Both the choice to introduce a new monogram and the decision to bring back a historical pattern reveal the renewed importance that fashion brands are reserving to the visual codes of their Maison. The monogram and the pattern are the most effective elements to further cement brand awareness and brand reputation. In the luxury market, logos and patterns can still boast that ancestral importance that has undergone an aesthetic evolution aimed at simplifying, removing rather than adding, but that didn't lose its primary function: to signal one's own status quo and one's belonging to a specific social group.

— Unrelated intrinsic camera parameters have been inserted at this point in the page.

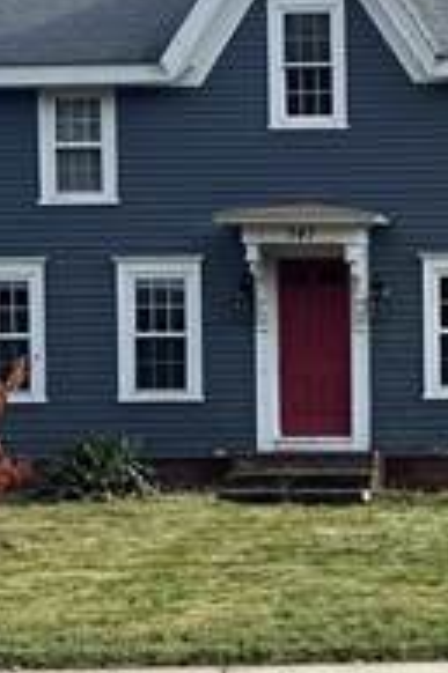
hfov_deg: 12.3
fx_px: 2001
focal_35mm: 107
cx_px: 601
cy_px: 458
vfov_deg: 19.0
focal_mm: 5.1
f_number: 1.6
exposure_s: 1/1477
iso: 50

Clean and straight lines, repeated in geometric patterns lacking unnecessary embellishments and excessive details, signal a visual trend that shuns the superfluous but cannot do without shared symbols. The simplification-oriented trend had already begun in 2018, and at the time it affected brands' logos, which had ended up looking alike. Six years earlier, when Hedi Slimane had landed at Saint Laurent, one of his first decisions was to remove the name Yves from the official logo, also changing the font. Although the intricate logo that binds the three letters YSL has remained, proposed - obviously - on bags, accessories and shoes, Anthony Vaccarello has created an all-over version that sees the Cassandre logo immersed in a geometric pattern that softens its tones. Slimane himself, this time at Celine, had reintroduced in 2019 a historic pattern of the Maison, created for the first time in 1973 by the founder of the brand, inspired by the Arc de Triomphe de l'Étoile, a Paris monument, and renamed Triomphe. The design had already been proposed on several bags of the Maison, characterized by this lock closure, before being turned into a recurring motif on the canvas of accessories, be they bags, belts or caps, alone or accompanied by the writing CELINE.
The renewal of the aesthetics of brands therefore starts from the past, especially from the Seventies, to signal a change of direction or the beginning of a new course. Proving once again how powerful fashion symbols can be.